Iris (Deval) Walker
Iris was born on August 11 1920 to a working-class family in the Nechells area of Birmingham. She did well at school, but had to leave at 14 for financial reasons. During the war, she worked in a ball-bearing factory as part of the war effort. She was recruited by the Communist Party in 1942 and offered work in the party bookshop Key Books in Dale End when the war ended.
She was eventually appointed manager of Key Books and her enthusiasm, organising ability and capacity for hard work turned it into the best party bookshop in the provinces. Her first marriage ended and, in 1955, she met Feruccio Deval on holiday at Lake Balaton in Hungary. Feruccio was a teacher, a communist councillor in the Aosta valley in northern Italy and a former partisan leader. A few days after she returned from the holiday, she got a phone call from Dover saying that Feruccio had arrived on his motor bike. They got married in Birmingham and he took his bride back to the Aosta valley on the back of the bike. She found the life there unbearable because of the attitude to women and because it was a very closed society and suddenly decided to return to England. They divorced in Italy, but they regularly exchanged visits until he was too ill and she found that she could not cope with the travel.

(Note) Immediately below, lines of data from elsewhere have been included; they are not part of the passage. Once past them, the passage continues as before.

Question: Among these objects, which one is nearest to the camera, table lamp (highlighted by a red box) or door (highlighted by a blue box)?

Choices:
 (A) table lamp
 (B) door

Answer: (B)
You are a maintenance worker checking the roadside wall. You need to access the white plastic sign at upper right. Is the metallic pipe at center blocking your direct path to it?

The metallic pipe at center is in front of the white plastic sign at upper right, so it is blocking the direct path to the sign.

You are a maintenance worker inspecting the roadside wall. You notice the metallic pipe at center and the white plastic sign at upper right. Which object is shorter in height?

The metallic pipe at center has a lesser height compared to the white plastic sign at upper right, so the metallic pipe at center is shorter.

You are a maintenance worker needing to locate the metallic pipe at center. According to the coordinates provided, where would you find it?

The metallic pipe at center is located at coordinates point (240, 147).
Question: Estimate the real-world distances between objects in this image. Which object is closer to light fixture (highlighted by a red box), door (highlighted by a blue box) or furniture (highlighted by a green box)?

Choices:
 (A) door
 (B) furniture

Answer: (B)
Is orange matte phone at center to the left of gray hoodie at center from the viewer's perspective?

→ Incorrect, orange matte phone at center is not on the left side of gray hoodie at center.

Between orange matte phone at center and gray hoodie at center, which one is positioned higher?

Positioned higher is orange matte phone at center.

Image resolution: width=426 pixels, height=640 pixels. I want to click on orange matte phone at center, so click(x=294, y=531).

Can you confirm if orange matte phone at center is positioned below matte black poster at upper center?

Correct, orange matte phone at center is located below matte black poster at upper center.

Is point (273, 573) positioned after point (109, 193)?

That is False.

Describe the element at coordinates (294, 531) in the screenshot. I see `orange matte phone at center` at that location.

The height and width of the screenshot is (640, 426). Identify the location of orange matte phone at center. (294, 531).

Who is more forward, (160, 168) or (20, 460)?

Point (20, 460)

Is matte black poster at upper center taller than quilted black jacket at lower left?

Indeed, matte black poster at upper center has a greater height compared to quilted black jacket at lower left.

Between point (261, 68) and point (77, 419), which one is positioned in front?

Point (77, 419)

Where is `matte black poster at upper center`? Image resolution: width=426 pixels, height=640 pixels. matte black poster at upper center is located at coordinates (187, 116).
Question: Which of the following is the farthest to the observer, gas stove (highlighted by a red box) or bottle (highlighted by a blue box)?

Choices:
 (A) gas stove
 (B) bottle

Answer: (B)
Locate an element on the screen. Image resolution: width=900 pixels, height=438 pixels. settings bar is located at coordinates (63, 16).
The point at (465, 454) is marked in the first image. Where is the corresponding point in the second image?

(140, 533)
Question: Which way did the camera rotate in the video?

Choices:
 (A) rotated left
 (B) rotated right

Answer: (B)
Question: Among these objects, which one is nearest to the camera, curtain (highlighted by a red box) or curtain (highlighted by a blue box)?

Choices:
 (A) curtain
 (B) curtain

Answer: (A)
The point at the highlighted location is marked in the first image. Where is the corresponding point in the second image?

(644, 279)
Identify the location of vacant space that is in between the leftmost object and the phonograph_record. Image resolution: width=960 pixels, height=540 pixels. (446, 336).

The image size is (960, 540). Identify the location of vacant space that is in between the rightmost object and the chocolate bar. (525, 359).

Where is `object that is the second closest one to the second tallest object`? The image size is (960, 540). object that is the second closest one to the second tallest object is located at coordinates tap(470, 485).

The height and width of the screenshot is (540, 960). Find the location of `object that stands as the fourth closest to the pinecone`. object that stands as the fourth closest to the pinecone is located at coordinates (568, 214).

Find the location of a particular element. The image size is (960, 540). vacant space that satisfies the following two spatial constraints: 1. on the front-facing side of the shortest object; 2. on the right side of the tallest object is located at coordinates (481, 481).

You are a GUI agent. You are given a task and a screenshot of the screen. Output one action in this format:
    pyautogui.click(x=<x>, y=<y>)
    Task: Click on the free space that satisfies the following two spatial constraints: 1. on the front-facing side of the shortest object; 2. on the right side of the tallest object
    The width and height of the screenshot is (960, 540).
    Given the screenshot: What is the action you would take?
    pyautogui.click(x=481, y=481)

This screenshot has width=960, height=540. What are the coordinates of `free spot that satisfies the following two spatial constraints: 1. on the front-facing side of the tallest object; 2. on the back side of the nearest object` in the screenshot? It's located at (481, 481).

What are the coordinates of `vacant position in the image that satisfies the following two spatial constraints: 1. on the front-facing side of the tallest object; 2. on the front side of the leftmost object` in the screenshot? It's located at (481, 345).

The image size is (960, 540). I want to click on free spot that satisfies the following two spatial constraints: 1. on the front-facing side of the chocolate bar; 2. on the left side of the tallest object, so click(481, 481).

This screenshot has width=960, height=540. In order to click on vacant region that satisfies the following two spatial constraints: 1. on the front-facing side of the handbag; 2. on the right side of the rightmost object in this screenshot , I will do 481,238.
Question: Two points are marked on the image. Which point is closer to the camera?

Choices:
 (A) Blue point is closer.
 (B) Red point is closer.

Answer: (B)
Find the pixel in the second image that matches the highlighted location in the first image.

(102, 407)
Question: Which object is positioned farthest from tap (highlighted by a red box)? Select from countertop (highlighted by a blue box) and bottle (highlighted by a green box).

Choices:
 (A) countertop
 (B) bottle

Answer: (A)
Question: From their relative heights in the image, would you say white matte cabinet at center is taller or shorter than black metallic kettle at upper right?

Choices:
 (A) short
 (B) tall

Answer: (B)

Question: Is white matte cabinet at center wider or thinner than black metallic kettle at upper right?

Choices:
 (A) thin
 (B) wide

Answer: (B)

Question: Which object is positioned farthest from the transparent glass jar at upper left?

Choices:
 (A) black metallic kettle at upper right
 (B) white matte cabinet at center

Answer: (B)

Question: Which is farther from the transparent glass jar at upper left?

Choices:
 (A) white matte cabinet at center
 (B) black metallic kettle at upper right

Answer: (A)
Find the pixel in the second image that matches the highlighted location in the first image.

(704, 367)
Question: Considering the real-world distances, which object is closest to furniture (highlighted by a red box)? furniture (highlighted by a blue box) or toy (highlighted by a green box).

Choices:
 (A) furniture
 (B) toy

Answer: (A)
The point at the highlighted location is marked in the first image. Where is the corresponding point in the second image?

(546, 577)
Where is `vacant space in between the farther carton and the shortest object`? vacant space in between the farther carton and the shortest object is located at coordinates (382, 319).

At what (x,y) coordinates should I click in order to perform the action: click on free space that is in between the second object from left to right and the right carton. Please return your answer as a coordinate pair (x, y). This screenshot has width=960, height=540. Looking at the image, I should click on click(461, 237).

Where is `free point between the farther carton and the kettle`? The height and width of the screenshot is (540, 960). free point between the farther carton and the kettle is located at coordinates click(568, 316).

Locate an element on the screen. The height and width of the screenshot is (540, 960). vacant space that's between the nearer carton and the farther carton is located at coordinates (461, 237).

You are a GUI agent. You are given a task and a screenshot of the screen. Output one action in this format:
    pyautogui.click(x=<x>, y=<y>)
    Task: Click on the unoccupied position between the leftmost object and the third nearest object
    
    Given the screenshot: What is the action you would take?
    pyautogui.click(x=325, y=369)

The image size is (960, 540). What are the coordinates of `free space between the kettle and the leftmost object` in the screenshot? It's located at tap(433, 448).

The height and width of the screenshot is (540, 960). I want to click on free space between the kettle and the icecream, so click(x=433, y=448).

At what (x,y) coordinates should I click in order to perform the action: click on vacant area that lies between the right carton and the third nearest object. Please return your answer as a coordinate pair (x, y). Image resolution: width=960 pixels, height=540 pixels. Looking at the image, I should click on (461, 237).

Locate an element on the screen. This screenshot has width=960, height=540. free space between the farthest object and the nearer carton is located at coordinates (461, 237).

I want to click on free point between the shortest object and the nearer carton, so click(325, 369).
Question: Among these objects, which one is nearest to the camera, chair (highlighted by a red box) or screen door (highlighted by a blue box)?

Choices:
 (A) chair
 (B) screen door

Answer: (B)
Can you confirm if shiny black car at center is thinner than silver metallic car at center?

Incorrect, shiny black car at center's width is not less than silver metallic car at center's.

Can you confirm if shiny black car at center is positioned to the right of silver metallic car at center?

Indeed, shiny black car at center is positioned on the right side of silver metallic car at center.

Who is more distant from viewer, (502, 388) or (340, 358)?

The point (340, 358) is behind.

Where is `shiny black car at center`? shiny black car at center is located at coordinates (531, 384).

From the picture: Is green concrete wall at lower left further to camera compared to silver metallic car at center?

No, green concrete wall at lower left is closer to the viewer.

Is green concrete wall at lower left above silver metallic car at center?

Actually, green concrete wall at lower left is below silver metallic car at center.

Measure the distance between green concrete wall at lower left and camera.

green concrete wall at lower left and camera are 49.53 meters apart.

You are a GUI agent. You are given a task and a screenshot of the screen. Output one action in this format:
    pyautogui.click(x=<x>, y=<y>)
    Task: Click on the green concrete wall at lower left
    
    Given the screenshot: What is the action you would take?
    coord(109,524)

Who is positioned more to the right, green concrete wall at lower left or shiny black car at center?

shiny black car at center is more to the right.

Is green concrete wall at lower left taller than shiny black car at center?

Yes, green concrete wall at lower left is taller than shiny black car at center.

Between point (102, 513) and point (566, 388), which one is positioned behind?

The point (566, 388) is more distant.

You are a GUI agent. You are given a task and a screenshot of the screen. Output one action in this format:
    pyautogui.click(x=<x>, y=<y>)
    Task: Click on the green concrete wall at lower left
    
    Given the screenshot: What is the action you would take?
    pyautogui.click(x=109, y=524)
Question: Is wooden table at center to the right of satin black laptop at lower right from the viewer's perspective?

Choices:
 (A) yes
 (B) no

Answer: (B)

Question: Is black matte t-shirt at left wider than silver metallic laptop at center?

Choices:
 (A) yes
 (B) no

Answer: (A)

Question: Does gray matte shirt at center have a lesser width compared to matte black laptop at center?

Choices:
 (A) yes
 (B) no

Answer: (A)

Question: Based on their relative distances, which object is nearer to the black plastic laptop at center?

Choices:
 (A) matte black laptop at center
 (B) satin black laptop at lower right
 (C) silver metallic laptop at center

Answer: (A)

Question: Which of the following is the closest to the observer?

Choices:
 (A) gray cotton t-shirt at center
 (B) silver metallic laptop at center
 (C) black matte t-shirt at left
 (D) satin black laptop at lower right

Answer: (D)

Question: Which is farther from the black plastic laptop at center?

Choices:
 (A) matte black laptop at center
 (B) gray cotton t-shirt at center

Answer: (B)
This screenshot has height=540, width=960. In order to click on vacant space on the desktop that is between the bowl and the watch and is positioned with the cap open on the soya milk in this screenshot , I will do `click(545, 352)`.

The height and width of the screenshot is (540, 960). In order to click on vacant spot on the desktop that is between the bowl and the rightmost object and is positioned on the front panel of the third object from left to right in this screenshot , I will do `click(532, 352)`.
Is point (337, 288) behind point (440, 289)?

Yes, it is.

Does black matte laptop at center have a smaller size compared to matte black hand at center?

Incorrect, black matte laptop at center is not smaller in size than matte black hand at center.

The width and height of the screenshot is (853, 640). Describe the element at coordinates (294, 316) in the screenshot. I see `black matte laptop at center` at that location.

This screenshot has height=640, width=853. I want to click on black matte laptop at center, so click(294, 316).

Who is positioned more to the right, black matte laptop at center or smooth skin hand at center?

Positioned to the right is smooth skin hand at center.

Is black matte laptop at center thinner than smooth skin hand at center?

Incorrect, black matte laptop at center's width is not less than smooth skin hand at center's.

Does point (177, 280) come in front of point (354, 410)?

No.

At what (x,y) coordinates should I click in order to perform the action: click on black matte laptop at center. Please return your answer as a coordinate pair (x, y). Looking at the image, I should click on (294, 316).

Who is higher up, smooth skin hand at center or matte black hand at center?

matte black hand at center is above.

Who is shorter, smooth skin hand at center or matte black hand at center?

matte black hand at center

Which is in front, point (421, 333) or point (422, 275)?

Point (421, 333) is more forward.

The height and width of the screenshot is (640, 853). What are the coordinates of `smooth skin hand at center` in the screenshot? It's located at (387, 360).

On her return to England, she was asked by the Communist Party to undertake work in its press and publicity department and travelled around the country popularising literature in local party organisations and, in her own words, "living out of a suitcase". In 1966, she took over the management of Central Books, which she ran for 10 years. She was elected a fellow of the Association of Administrative Accountants in 1991.
She resigned from the Communist Party of Great Britain in 1987 over the dispute with Morning Star, which she supported. Until her illness, she regularly manned the literature stall at the International Brigade’s annual memorial gathering in Jubilee Gardens. Iris was a warm, kind and generous woman who loved literature and music and remained a communist all her life. She died in hospital on July 23, aged 85.